The plunge in oil prices to around $30 a barrel from over $100 two years ago is causing major problem for the region’s oil exporters, with government revenue falling sharply and budget deficits growing. The World Bank said Saudi Arabia’s public debt would reach 20% of GDP in 2017, 10 times its level of 2.2% in 2013.

“The richest oil exporters in the region, Saudi Arabia, Qatar, Kuwait and United Arab Emirates, have large reserves that will enable them to run deficits over the coming years, although not far beyond that,” the World Bank said in the report. “At current levels of spending, and an oil price of $40 per barrel, Saudi Arabia will exhaust its reserves by the end of the decade.”

  Disturbing Data

In 2016, about 87 million people from four Middle East and North Africa countries directly affected by war—Iraq, Libya, Syria, and Yemen—represented about one third of the region’s population.

The report cited World Bank estimates of $3.6 billion to $4.5 billion in physical damage to just six cities in war-torn Syria: Aleppo, Dar’a, Hama, Homs, Idlib and Latakia. The damage was assessed to housing, health, education, energy, water, transport and agriculture infrastructure.

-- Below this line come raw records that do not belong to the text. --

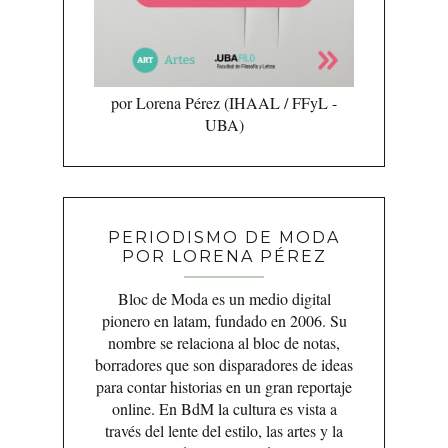
por Lorena Pérez (IHAAL / FFyL -
UBA)
PERIODISMO DE MODA
POR LORENA PÉREZ
Bloc de Moda es un medio digital
pionero en latam, fundado en 2006. Su
nombre se relaciona al bloc de notas,
borradores que son disparadores de ideas
para contar historias en un gran reportaje
online. En BdM la cultura es vista a
través del lente del estilo, las artes y la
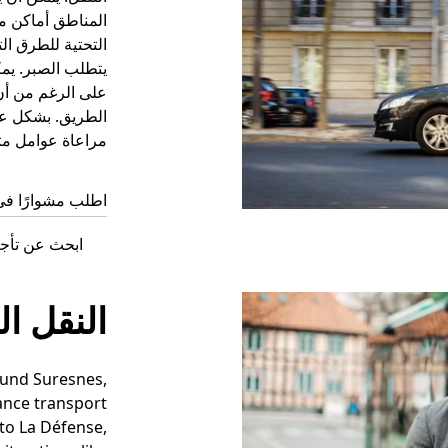
المناطق أماكن مح
التحتية للطرق الت
يتطلب الصبر. يم
على الرغم من أن
الطريق. بشكل عام
مراعاة عوامل مث
اطلب مشوارًا في
ابحث عن تأجي
النقل ال
round Suresnes,
rance transport
to La Défense,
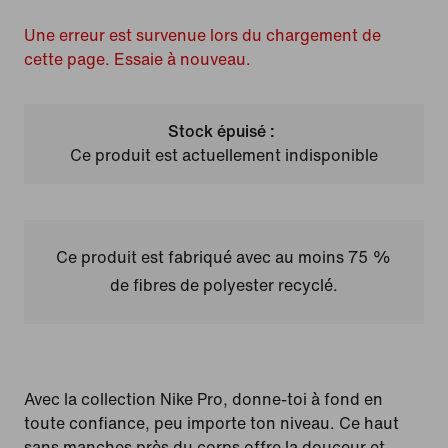
Une erreur est survenue lors du chargement de
cette page. Essaie à nouveau.
Stock épuisé :
Ce produit est actuellement indisponible
Ce produit est fabriqué avec au moins 75 %
de fibres de polyester recyclé.
Avec la collection Nike Pro, donne-toi à fond en
toute confiance, peu importe ton niveau. Ce haut
sans manches près du corps offre la douceur et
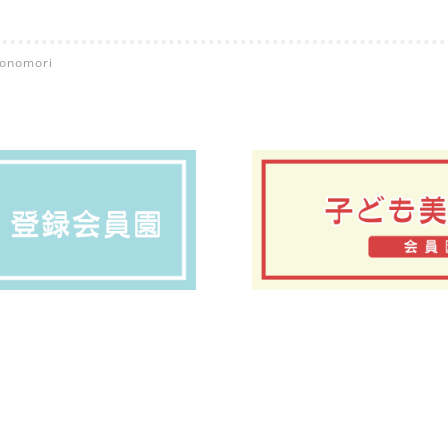
nomori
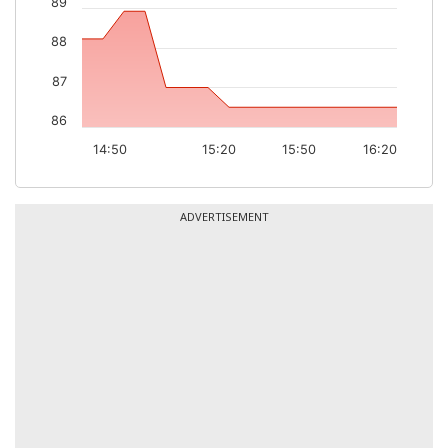
89
88
87
86
14:50
15:20
15:50
16:20
ADVERTISEMENT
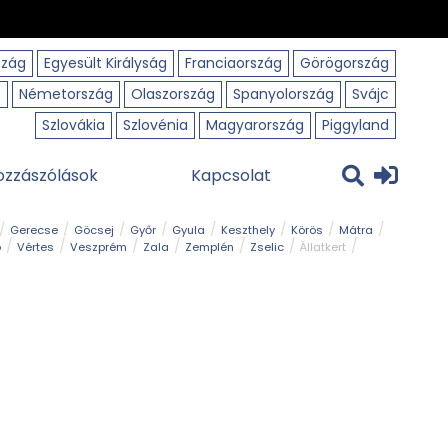
szág
Egyesült Királyság
Franciaország
Görögország
o
Németország
Olaszország
Spanyolország
Svájc
Szlovákia
Szlovénia
Magyarország
Piggyland
ozzászólások
Kapcsolat
Gerecse
Göcsej
Győr
Gyula
Keszthely
Körös
Mátra
ó
Vértes
Veszprém
Zala
Zemplén
Zselic
Állatkert
m
Nemzeti Park
Szabadstrand
Szurdok
Tanösvény
Tavak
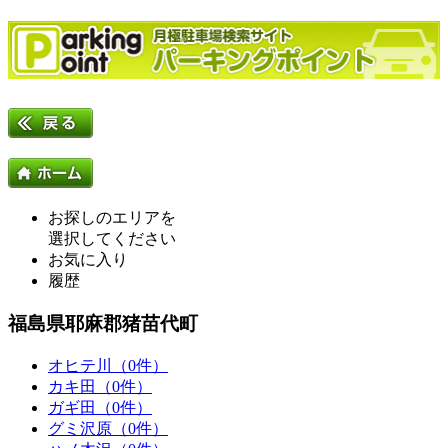
お探しのエリアを
選択してください
お気に入り
履歴
福島県耶麻郡猪苗代町
オヒテ川（0件）
カキ田（0件）
ガギ田（0件）
グミ沢原（0件）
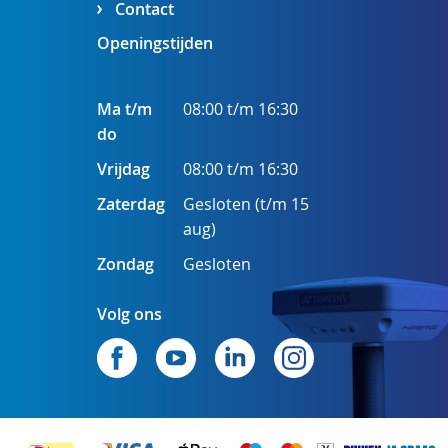
Contact
Openingstijden
Ma t/m
08:00 t/m 16:30
do
Vrijdag
08:00 t/m 16:30
Zaterdag
Gesloten (t/m 15
aug)
Zondag
Gesloten
Volg ons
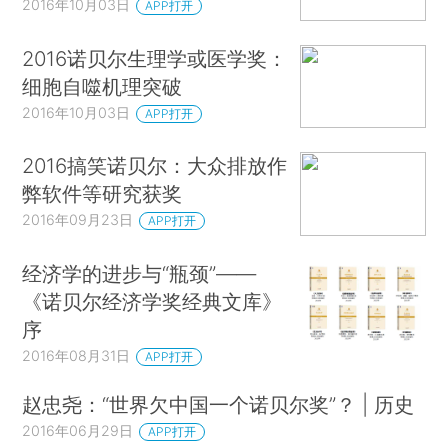
2016年10月03日
APP打开
2016诺贝尔生理学或医学奖：
细胞自噬机理突破
2016年10月03日
APP打开
2016搞笑诺贝尔：大众排放作
弊软件等研究获奖
2016年09月23日
APP打开
经济学的进步与“瓶颈”——
《诺贝尔经济学奖经典文库》
序
2016年08月31日
APP打开
赵忠尧：“世界欠中国一个诺贝尔奖”？ | 历史
2016年06月29日
APP打开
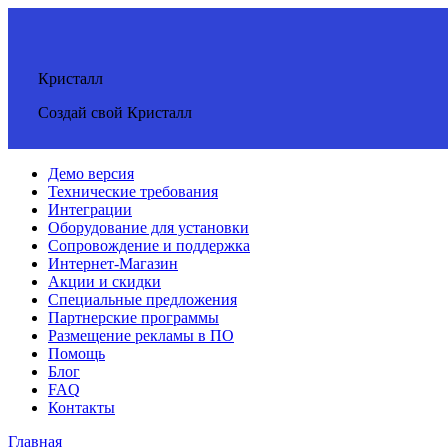
Кристалл
Создай свой Кристалл
Демо версия
Технические требования
Интеграции
Оборудование для установки
Сопровождение и поддержка
Интернет-Магазин
Акции и скидки
Специальные предложения
Партнерские программы
Размещение рекламы в ПО
Помощь
Блог
FAQ
Контакты
Главная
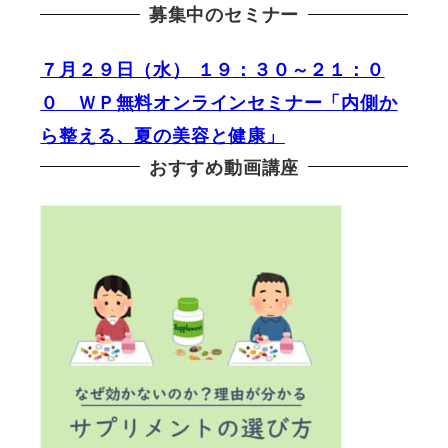
募集中のセミナー
７月２９日（水） １９：３０～２１：０
０ ＷＰ無料オンラインセミナー「内側か
ら整える、夏の美容と健康」
おすすめ動画講座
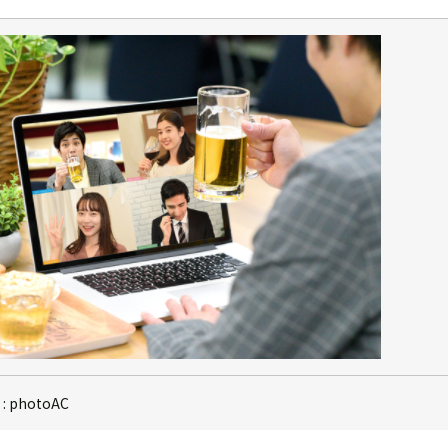
: photoAC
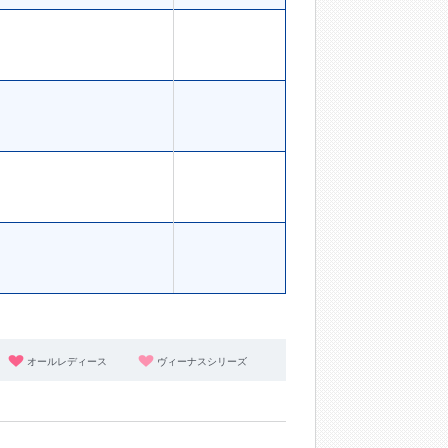
オールレディース
ヴィーナスシリーズ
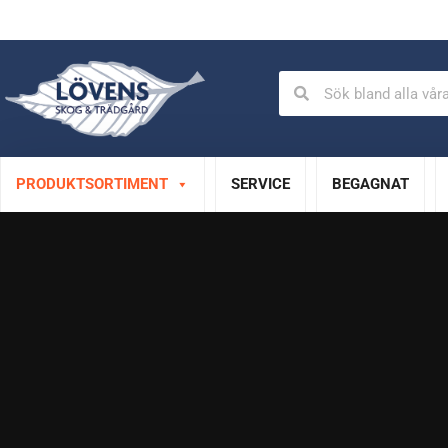
Auktoriserad verkstad
Specialistservice
PRODUKTSORTIMENT
SERVICE
BEGAGNAT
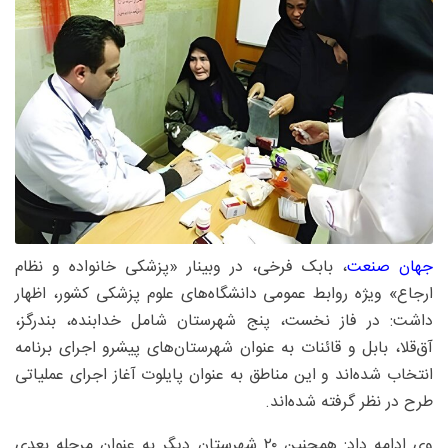
جهان صنعت
، بابک فرخی، در وبینار «پزشکی خانواده و نظام
ارجاع» ویژه روابط عمومی دانشگاه‌های علوم پزشکی کشور، اظهار
داشت: در فاز نخست، پنج شهرستان شامل خدابنده، بندرگز،
آق‌قلا، بابل و قائنات به‌ عنوان شهرستان‌های پیشرو اجرای برنامه
انتخاب شده‌اند و این مناطق به‌ عنوان پایلوت آغاز اجرای عملیاتی
طرح در نظر گرفته شده‌اند.
وی ادامه داد: همچنین ۲۰ شهرستان دیگر به‌ عنوان مرحله بعدی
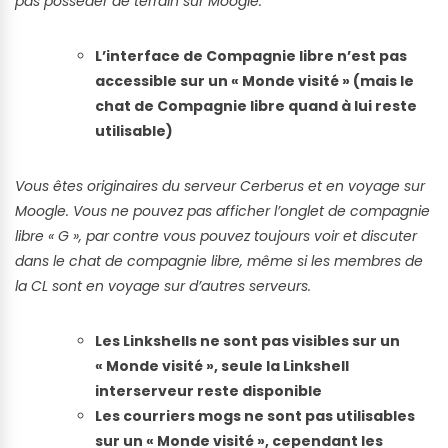
pas posséder de terrain sur Moogle.
L’interface de Compagnie libre n’est pas
accessible sur un « Monde visité » (mais le
chat de Compagnie libre quand à lui reste
utilisable)
Vous êtes originaires du serveur Cerberus et en voyage sur
Moogle. Vous ne pouvez pas afficher l’onglet de compagnie
libre « G », par contre vous pouvez toujours voir et discuter
dans le chat de compagnie libre, même si les membres de
la CL sont en voyage sur d’autres serveurs.
Les Linkshells ne sont pas visibles sur un
« Monde visité », seule la Linkshell
interserveur reste disponible
Les courriers mogs ne sont pas utilisables
sur un « Monde visité », cependant les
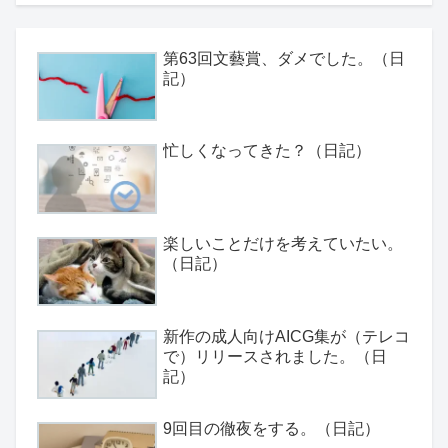
第63回文藝賞、ダメでした。（日
記）
忙しくなってきた？（日記）
楽しいことだけを考えていたい。
（日記）
新作の成人向けAICG集が（テレコ
で）リリースされました。（日
記）
9回目の徹夜をする。（日記）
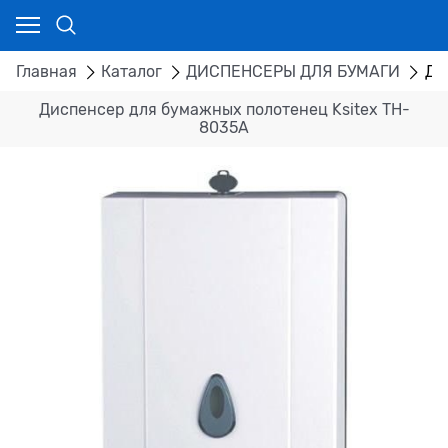
Главная
Каталог
ДИСПЕНСЕРЫ ДЛЯ БУМАГИ
Ди
Диспенсер для бумажных полотенец Ksitex TH-
8035A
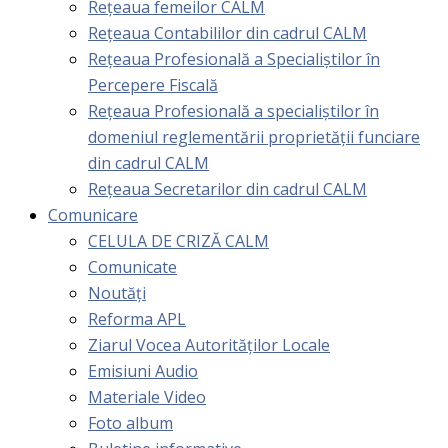
Rețeaua femeilor CALM
Rețeaua Contabililor din cadrul CALM
Rețeaua Profesională a Specialiștilor în
Percepere Fiscală
Reţeaua Profesională a specialiştilor în
domeniul reglementării proprietăţii funciare
din cadrul CALM
Rețeaua Secretarilor din cadrul CALM
Comunicare
CELULA DE CRIZĂ CALM
Comunicate
Noutăți
Reforma APL
Ziarul Vocea Autorităților Locale
Emisiuni Audio
Materiale Video
Foto album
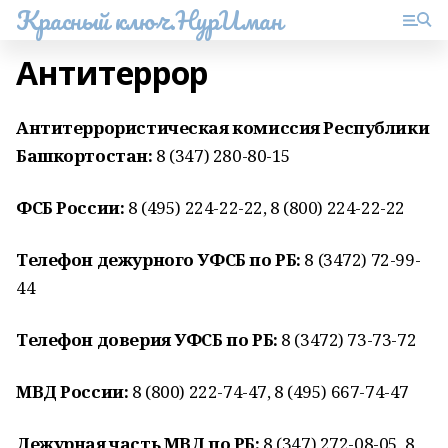
Красный ключ.НурИман
Антитеррор
Антитеррористическая комиссия Республики
Башкортостан:
8 (347) 280-80-15
ФСБ России:
8 (495) 224-22-22, 8 (800) 224-22-22
Телефон дежурного УФСБ по РБ:
8 (3472) 72-99-
44
Телефон доверия УФСБ по РБ:
8 (3472) 73-73-72
МВД России:
8 (800) 222-74-47, 8 (495) 667-74-47
Дежурная часть МВД по РБ:
8 (347) 272-08-05, 8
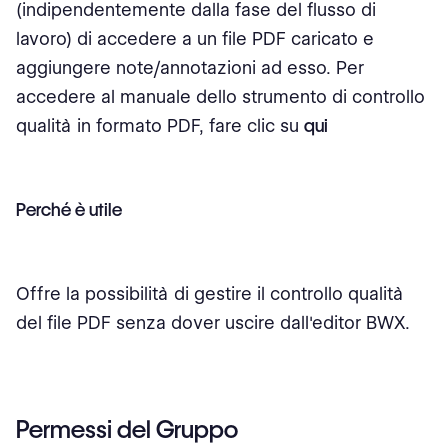
(indipendentemente dalla fase del flusso di
lavoro) di accedere a un file PDF caricato e
aggiungere note/annotazioni ad esso. Per
accedere al manuale dello strumento di controllo
qualità in formato PDF, fare clic su
qui
Perché è utile
Offre la possibilità di gestire il controllo qualità
del file PDF senza dover uscire dall'editor BWX.
Permessi del Gruppo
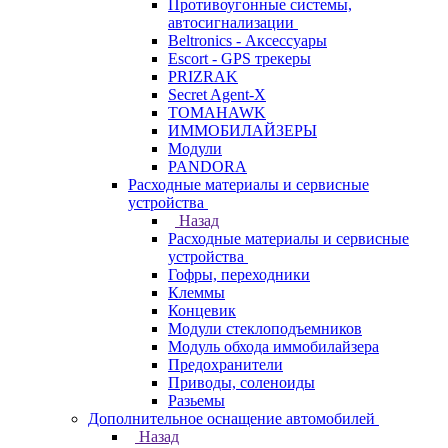
Противоугонные системы,
автосигнализации
Beltronics - Аксессуары
Escort - GPS трекеры
PRIZRAK
Secret Agent-X
TOMAHAWK
ИММОБИЛАЙЗЕРЫ
Модули
PANDORA
Расходные материалы и сервисные
устройства
Назад
Расходные материалы и сервисные
устройства
Гофры, переходники
Клеммы
Концевик
Модули стеклоподъемников
Модуль обхода иммобилайзера
Предохранители
Приводы, соленоиды
Разьемы
Дополнительное оснащение автомобилей
Назад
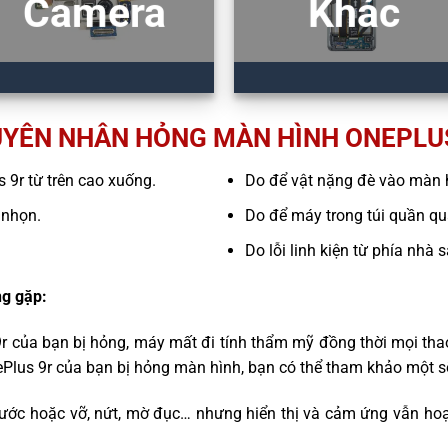
Camera
Khác
YÊN NHÂN HỎNG MÀN HÌNH ONEPLU
s 9r từ trên cao xuống.
Do để vật nặng đè vào màn 
 nhọn.
Do để máy trong túi quần quá
Do lỗi linh kiện từ phía nhà 
g gặp:
9r của bạn bị hỏng, máy mất đi tính thẩm mỹ đồng thời mọi tha
ePlus 9r của bạn bị hỏng màn hình, bạn có thể tham khảo một s
ước hoặc vỡ, nứt, mờ đục… nhưng hiển thị và cảm ứng vẫn hoạ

A similar assessment in Yemen, also hit by war, found $4 billion to $5 billion in damage to four cities: Sanaa, the capital; Aden, Taiz and Zinjibar.

The wars there and elsewhere may be extracting a bigger toll on human capital, as Syrian refugees languish with little or no work, the bank said, while educational gains are being reversed. More than half of school-age children in Syria were prevented from attending school during 2014-2015, it said.

  The statistics are startling:

In Yemen, 80% of the country’s population—20 million out of 24 million people—is now considered poor, an increase of 30% since April 2015, when fighting escalated.

In Syria and Iraq, per capita income is 23% and 28% less respectively, or roughly a quarter, of what it might have been had conflict not broken out, with the direct effects of war accounting for 14% and 16% drops in per capita GDP respectively.

“A peace settlement in Syria, Iraq, Libya and Yemen could lead to a swift rebound in oil output, allowing them to increase fiscal space, improve current account balances and boost economic growth in the medium term with positive spillovers to the neighboring countries,” said Lili Mottaghi, World Bank economist for the region and the author of the report.

  Affecting Neighbors

MENA’s wars have affected countries neighboring them. Turkey, Lebanon, Jordan, and Egypt, already constrained economically, have been under tremendous budgetary pressure. The World Bank estimates that the influx of more than 630,000 Syrian refugees in Jordan has cost it more than $2.5 billion a year. This amounts to 6% of GDP, and one-fourth of the government’s annual revenues.

The conflicts in Syria have affected not just neighboring governments but their citizens, too, with average per capita incomes estimated to be 1.5% lower now than they would have been (without Syria’s turmoil) for many Turks, Egyptians, and Jordanians, and by 1.1% for many Lebanese.

Although farmers and businessmen in Lebanon and Turkey may have been able to profit from cheap labor, local workers have lost out. Nor has Lebanon’s economy benefited from cheap oil prices because of the pressure of hosting more than one million Syrian refugees, with the World Bank estimating a fall in real GDP growth of 2.9 percentage points each year from 2012–14, pushing more than 170,000 more Lebanese into poverty, and doubling the country’s unemployment rate to above 20%.